What is needed
In your copy of the listing below, reproduce each word exactly and include no pictures.

Record extracts
*****

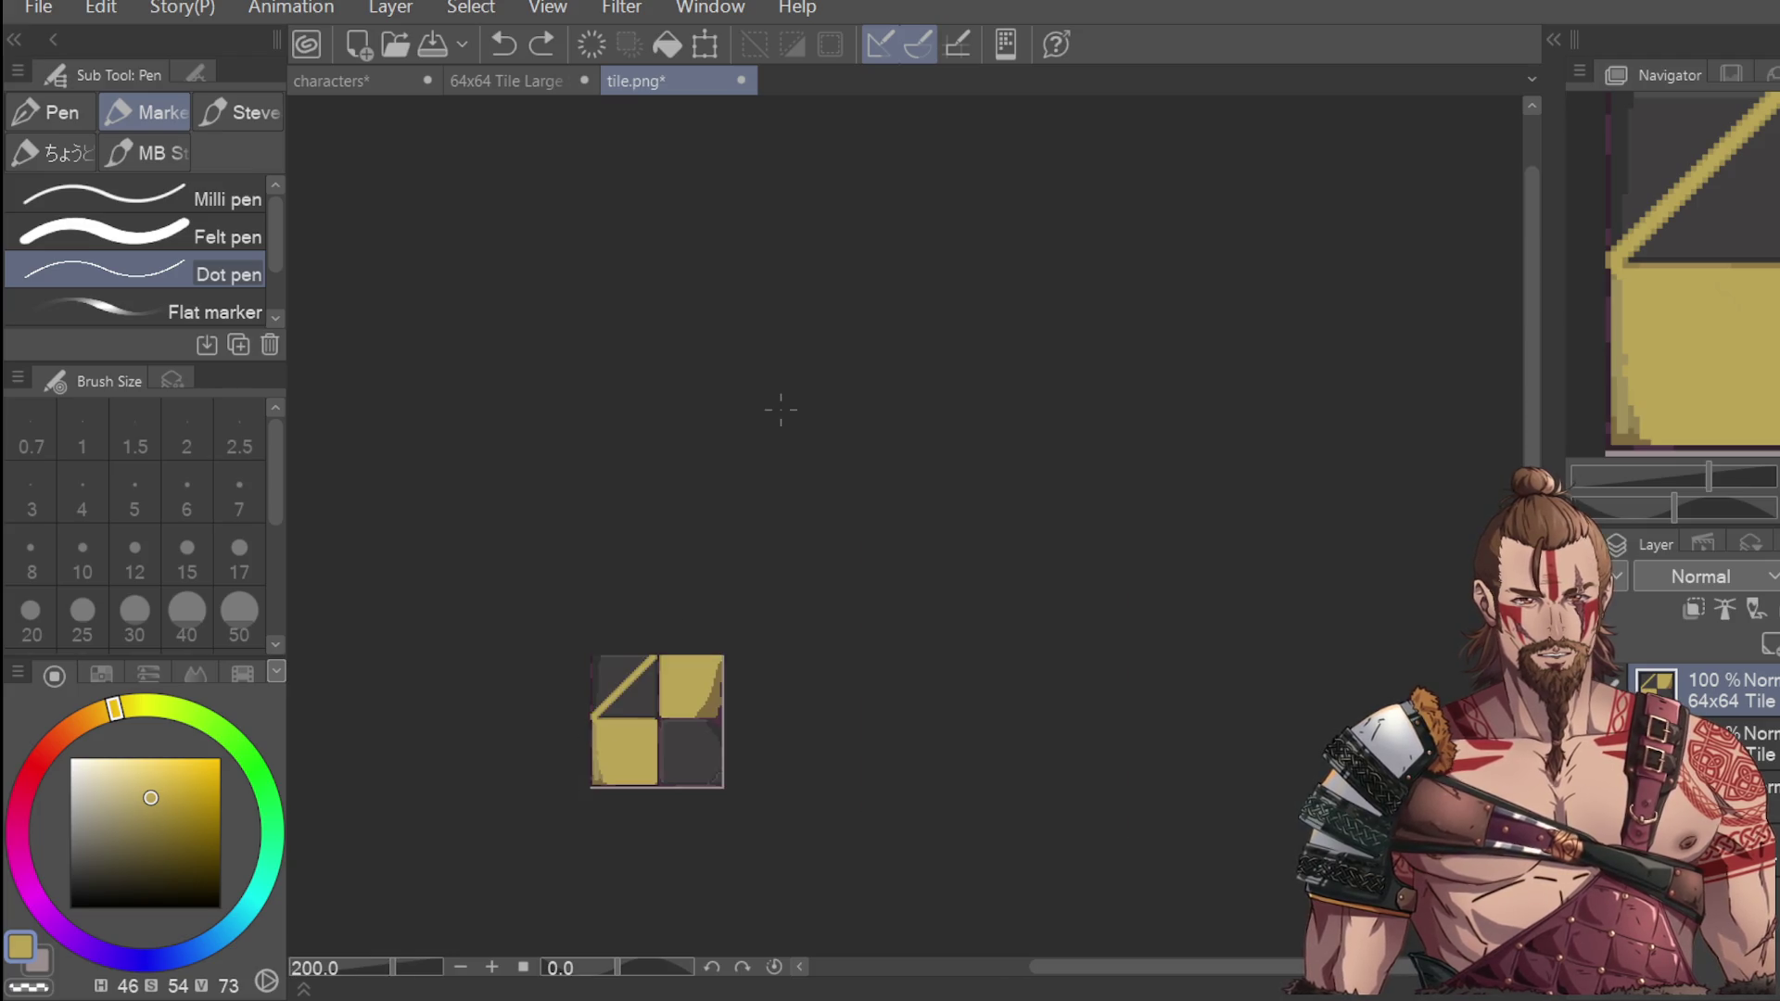
scroll(586, 687, "up", 4)
left_click_drag(547, 707, 750, 505)
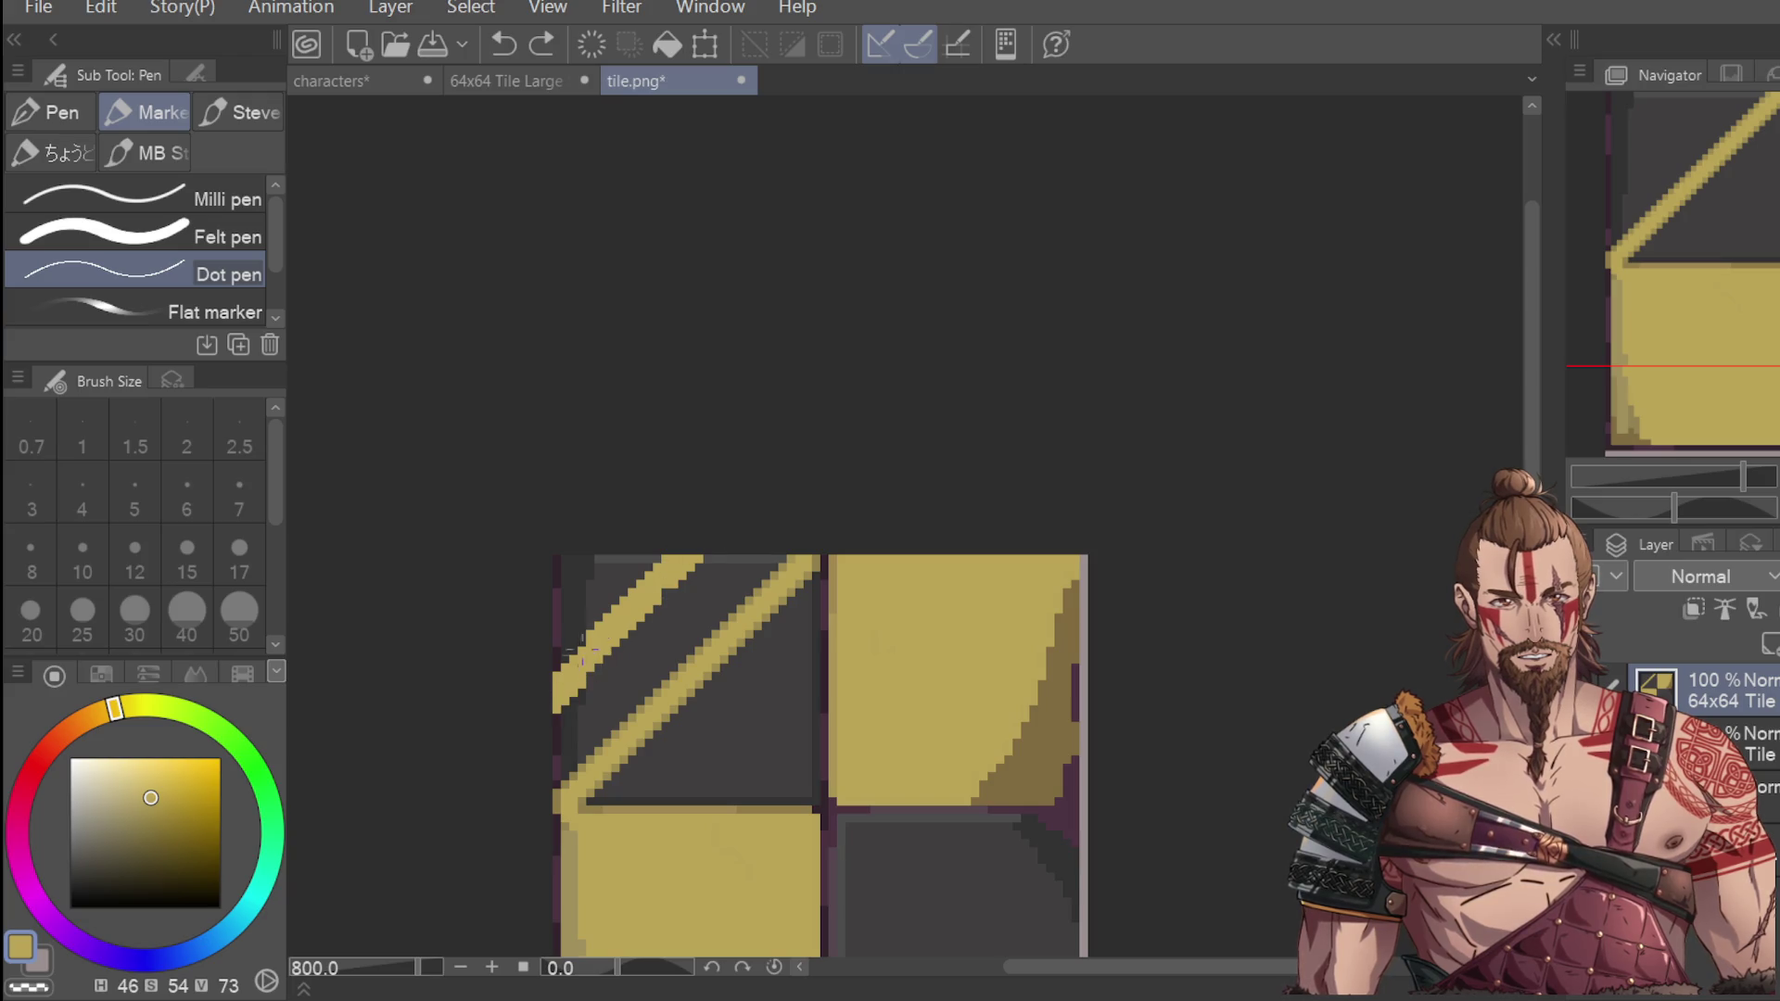
mouse_move(603, 556)
left_mouse_down()
mouse_move(554, 607)
mouse_move(554, 579)
left_mouse_up()
scroll(620, 554, "down", 4)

*****

Exercise output
scroll(586, 687, "up", 4)
left_click_drag(547, 707, 750, 505)
mouse_move(603, 556)
left_mouse_down()
mouse_move(554, 607)
mouse_move(554, 579)
left_mouse_up()
scroll(620, 554, "down", 4)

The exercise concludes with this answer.